Thirteen
Jeff made a note that it had been eight days since the shooting. He’d stayed away from the family, realizing they needed time alone. He knew the prison wagon would arrive today for Marty Bryant, and he wanted to witness the man’s departure. The formidable-looking iron wagon sat in front of the jail as he hurried over to watch the proceedings. He noticed Katie Harkner sitting in the seat of a small supply wagon, which was tied across the street in front of the very hardware store where Jake had been shot down. She wore a lovely pink dress.
“Mrs. Harkner,” he greeted, tipping his hat. “You look very pretty this morning.”
She’d been staring at the jail and seemed startled when he greeted her. “Oh! Mr. Trubridge.” Katie glanced back at the jail. “Thank you. Lloyd is in the jail right now, signing some papers.
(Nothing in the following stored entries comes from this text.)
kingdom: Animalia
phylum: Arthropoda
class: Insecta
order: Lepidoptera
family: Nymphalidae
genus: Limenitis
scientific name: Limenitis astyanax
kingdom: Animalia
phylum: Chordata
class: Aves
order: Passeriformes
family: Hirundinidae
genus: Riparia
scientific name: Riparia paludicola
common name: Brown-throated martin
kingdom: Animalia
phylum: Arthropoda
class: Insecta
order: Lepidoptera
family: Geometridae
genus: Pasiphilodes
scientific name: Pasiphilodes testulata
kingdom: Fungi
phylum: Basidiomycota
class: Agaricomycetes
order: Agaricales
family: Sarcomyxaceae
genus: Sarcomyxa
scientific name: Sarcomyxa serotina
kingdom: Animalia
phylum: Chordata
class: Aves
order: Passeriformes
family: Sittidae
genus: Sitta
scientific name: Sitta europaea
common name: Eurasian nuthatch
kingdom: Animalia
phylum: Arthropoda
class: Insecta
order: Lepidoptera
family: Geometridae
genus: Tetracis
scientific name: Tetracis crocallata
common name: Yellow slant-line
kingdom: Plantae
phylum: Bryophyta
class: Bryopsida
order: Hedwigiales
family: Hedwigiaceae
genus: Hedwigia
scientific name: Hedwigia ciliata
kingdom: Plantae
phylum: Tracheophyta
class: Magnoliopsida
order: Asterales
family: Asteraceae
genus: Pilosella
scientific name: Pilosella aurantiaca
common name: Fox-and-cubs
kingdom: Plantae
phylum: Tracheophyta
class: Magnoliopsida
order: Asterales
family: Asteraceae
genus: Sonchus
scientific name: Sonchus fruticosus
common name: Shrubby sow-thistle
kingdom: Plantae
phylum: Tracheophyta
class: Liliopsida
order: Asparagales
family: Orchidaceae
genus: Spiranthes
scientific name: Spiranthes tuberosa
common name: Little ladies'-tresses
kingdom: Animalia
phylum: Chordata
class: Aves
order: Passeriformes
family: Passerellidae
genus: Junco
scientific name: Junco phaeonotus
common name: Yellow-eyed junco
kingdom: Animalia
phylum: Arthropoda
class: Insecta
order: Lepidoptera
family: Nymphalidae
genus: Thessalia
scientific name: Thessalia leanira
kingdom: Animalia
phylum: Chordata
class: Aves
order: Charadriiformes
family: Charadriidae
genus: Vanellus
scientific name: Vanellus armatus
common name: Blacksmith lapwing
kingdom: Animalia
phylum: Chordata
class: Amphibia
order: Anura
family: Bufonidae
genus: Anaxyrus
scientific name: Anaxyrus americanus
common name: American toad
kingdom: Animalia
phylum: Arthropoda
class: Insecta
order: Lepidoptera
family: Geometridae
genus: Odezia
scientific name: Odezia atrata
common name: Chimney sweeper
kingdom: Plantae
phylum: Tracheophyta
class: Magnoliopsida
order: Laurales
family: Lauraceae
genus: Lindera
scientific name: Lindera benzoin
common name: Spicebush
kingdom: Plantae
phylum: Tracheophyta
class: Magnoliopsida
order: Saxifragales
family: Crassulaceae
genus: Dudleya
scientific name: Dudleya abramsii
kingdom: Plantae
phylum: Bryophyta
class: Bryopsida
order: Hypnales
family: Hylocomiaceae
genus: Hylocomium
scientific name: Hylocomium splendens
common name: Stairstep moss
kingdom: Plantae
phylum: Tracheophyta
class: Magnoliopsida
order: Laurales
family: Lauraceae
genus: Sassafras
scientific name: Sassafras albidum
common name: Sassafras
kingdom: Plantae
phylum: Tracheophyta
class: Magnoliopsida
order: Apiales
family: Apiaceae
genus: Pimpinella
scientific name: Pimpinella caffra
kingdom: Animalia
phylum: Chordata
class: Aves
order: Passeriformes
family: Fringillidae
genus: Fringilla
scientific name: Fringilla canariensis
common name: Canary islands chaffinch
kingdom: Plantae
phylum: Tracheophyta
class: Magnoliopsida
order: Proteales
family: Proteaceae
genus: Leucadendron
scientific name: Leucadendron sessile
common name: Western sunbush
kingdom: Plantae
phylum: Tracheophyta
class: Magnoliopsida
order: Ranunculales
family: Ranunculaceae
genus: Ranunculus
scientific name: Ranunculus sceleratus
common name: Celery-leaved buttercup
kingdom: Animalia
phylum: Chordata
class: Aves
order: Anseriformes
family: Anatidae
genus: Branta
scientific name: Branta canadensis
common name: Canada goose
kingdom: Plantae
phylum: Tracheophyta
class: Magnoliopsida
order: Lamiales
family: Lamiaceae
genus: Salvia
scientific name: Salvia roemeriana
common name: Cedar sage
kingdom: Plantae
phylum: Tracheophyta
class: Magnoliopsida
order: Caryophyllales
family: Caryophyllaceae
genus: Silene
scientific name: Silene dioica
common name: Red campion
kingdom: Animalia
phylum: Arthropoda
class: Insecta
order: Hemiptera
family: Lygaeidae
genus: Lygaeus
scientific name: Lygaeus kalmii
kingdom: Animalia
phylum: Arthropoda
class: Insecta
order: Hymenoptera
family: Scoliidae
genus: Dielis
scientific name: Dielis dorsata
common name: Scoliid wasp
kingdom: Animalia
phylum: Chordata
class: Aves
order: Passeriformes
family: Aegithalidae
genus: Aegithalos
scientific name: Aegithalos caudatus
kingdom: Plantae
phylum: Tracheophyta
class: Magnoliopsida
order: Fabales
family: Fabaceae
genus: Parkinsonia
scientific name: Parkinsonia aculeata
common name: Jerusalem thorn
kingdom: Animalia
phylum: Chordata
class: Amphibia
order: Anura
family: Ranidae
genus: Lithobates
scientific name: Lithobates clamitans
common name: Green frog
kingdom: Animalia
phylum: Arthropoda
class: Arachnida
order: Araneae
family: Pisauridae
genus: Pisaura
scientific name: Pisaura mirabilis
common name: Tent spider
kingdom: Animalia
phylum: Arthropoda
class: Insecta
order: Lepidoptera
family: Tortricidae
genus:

The prison wagon is a few days late, and he has to officially put Marty Bryant on it.”
“I’m sure Lloyd will be all right,” Jeff told her. “I’ll go see what’s going on.”
“Thank you.”
Jeff walked across the street, wondering how the shooting had affected Lloyd’s new wife. She’d surely never expected to see her husband in a shoot-out on the first day of their marriage.
As he neared the jail doorway, he heard Marty Bryant cussing a blue streak. “I’m still wounded from when you and that sonofabitch you call a father brung me in,” he growled. “I can’t ride in that wagon.”
Jeff walked inside to see Marty’s wrists and ankles were cuffed. He was the one originally brought in seven days ago with a wounded arm. He still wore the filthy clothes he’d had on then, as well as his eye patch. He needed a shave, and his hair hung in oily strands over bloodshot eyes.
“Dr. Stewart said you were good enough to travel,” Lloyd told him. He was bent over the sheriff’s desk signing papers, and Sheriff Sparks stood holding a shotgun on Marty.
“’Course he’d say that. He’s your goddamned brother-in-law!” Marty argued. “Don’t put me in that wagon, you asshole!”
Brad Buckley groaned from the jail cell, where he still lay with a cracked breastbone.
“You’ll pay for this, kid,” Marty threatened. “You and your pa both. You tell him that! My family will figure out a way.”
“Yeah, yeah. I’ve heard it all before, Marty.” Lloyd straightened. “Get your ass outside.”
Jeff stepped aside, observing quietly.
“How in hell am I supposed to walk with these things on my ankles?” Marty barked.
Lloyd stepped closer. “Let me help you.” He turned the man around and kicked him in the rear end, sending him sprawling out the front door and down the steps.
More like something Jake would do, Jeff noted. He cautiously walked to the doorway and watched Lloyd pick Marty up and give him a shove toward the wagon, where two other hapless-looking men sat inside. The wagon guard opened the barred door at the back of the wagon, and Lloyd literally threw Marty inside. The man landed facedown on the floor between the benches on either side of the wagon. He screamed another round of curses, yelling that his eye patch had come off.
Jeff dared to step closer as the wagon guard locked the wagon doors. He grimaced at the sight of Marty’s eye. It bore an ugly scar that was stitched shut, and the socket was caved in, the eyeball completely missing.
“Someone will put it back on when you get where you’re going,” Lloyd told him, seemingly unaffected by the man’s misery. “This is what happens when you put your filthy hands on an innocent young girl, Bryant. You’re goddamn lucky Jake didn’t shoot your balls off. He doesn’t care so much about following federal marshal rules, so be glad you’re alive and your privates are still attached and not stuffed in your pockets.”
Jeff’s eyes widened at the words.
“You just remember, you and your pa are gonna have to go after the Daltons again, boy,” Marty yelled. “That will leave your family all alone. I’ll get out, Harkner. Somehow I’ll escape, and I’ll pay Jake back for putting my eye out! And I’ll pay you back for treatin’ me this way!”
“You’re going to prison, Marty, probably headed for a hanging. Jake and I can handle the rest of your worthless family.”
“You’re a dead man, Lloyd Harkner! So is your pa. Too bad he didn’t bleed to death this time around. I hope it was my bullet that hit him!”
Lloyd stepped back and waved at the wagon driver, who nodded to him. “Afternoon, Lloyd. How’s your pa?”
“Mean as ever,” Lloyd answered.
The driver laughed as the guard climbed up beside him.